Lately, he’s been trying to win me back. He woos me with fresh ranch chips and assorted baked goods as varied and delicious as a heart-shaped box of chocolates. He’s even started giving me free two-ounce cups of soft-serve ice cream, which seemed like a cute token until I realized his game. Two ounces is just enough to keep me craving for my next fix—he’s trying to keep me trapped and dependent.
On top of all this, he’s moved to Facebook stalking. Whenever I log on, I have seventeen new event invitations from Chartwell’s. His date ideas are charming, I’ll admit. Sushi in the Roost. October tea tasting. Still, it feels like a last desperate move. He’s become increasingly needy, and I’ve been considering my other options.
He must know my eyes have been wandering. He’s seen me with more exotic suitors, like Elmhurst Chop Suey and Chipotle. I’m only twenty, I can’t be tied down. But Chartwell’s-induced guilt makes my culinary exploits seem like the adventures of a cheap slut. Soon, I’ll be whoring myself out for the Taco Bell value menu. And as I sprawl on the curb with congealing nacho cheese spilling down my shirt, Chartwell’s will tell everyone I had it coming all along.

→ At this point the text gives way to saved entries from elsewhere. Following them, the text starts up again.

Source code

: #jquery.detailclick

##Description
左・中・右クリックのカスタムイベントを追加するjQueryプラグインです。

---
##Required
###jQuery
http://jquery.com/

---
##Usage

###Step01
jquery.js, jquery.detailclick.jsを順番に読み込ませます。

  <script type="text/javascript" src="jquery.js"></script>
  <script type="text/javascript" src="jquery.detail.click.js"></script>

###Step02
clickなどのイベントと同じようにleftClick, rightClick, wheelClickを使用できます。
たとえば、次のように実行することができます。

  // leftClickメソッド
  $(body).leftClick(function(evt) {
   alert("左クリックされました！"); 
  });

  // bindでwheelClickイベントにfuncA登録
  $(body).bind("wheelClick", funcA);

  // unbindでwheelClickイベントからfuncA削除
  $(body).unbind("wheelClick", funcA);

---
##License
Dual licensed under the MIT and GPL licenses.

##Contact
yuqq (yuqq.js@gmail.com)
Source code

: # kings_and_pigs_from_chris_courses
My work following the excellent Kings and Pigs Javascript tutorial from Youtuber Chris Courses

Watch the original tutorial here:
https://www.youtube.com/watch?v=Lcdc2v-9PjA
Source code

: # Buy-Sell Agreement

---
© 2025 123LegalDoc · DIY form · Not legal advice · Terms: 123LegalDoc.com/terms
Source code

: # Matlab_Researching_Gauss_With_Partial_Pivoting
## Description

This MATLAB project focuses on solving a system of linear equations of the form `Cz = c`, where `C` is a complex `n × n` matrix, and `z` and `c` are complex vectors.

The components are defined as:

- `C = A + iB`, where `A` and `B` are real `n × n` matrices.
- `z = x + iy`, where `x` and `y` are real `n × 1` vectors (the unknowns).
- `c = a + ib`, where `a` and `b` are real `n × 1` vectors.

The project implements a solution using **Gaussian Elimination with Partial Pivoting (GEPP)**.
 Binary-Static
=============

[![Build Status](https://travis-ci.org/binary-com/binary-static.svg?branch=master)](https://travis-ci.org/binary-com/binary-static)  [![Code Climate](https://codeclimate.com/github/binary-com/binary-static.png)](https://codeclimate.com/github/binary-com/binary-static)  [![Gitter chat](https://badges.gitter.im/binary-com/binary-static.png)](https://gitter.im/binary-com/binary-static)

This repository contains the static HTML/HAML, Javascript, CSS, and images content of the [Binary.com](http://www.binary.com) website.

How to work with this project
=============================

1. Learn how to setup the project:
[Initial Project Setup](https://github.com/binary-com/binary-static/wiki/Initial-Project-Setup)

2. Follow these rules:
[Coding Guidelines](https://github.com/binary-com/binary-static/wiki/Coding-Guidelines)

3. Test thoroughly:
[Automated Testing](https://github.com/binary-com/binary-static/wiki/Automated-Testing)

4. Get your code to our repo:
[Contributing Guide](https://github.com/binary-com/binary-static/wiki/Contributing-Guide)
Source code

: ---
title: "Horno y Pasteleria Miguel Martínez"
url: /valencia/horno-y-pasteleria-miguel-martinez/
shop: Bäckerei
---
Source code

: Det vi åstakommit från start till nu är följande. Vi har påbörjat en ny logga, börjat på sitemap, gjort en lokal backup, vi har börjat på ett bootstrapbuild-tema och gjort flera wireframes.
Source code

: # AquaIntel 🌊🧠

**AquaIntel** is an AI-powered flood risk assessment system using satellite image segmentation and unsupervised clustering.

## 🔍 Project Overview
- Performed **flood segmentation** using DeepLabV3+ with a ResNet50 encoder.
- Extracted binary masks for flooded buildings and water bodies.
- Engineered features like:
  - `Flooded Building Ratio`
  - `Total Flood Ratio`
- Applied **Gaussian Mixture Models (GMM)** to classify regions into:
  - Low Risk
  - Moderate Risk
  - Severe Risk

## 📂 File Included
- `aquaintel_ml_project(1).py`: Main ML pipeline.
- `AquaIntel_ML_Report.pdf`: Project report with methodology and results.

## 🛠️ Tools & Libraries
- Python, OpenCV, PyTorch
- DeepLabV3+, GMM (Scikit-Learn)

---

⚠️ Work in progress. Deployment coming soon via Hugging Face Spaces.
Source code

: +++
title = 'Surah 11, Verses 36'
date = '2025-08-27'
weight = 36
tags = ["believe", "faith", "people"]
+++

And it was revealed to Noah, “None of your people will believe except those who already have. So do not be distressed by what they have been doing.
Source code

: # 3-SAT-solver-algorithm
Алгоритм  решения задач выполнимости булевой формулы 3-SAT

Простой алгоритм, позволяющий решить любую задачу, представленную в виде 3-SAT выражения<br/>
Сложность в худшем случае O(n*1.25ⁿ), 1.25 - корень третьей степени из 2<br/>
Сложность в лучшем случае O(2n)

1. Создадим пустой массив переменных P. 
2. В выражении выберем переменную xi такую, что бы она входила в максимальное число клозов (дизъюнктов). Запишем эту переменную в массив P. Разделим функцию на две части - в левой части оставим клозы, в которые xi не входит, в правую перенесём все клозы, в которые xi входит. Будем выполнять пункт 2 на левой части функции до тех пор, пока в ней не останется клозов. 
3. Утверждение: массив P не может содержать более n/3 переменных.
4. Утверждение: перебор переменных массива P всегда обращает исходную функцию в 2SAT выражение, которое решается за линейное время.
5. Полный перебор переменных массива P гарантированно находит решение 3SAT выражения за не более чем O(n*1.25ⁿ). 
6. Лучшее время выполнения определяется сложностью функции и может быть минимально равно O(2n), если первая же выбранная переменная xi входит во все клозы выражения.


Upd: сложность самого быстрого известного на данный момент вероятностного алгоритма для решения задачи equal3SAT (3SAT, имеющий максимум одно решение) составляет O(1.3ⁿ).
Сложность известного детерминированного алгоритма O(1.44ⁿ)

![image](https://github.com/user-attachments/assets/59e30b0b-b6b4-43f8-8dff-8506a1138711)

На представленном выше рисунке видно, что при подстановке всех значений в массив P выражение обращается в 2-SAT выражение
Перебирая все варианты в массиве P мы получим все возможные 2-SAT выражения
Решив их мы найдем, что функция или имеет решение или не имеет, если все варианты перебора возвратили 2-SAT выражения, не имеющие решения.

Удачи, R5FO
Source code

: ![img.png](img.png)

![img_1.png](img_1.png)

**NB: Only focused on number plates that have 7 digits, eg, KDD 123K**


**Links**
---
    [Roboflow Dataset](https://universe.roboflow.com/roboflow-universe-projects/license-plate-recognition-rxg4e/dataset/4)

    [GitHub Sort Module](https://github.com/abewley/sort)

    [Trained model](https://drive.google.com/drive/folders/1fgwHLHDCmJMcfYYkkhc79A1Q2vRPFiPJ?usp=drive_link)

The thing is, we both knew our relationship would be temporary from the start. I can’t live in the dorms forever. I’ll move off campus, and he’ll find some impressionable freshman to regale with Alfredo sauce and chicken strips.
I’ve considered our long-distance options, but I’m not sure if tater tot casserole holds a strong enough siren call to pull me back day after day.
Besides, it might be fun to explore single life. Buy a few sauce pans and a bottle of vegetable oil and embark on my newly independent culinary life.
The problem is that after I end it, we’re bound to run into each other. It’s a small campus, and he’s involved in a lot. I’ll swing by to grab a bagel or a Diet Coke, and things will just be awkward. I’ll tell him I miss his apple cheesecake. I’ll admit I was rash and cruel in ending our fling, and that I’ve been surviving on Saltines and canned peas since I left the safe realm of the cafeteria.
He’ll smile understandably, nod in his most knowing way, and hand me a coupon for a free two-ounce ice cream cup.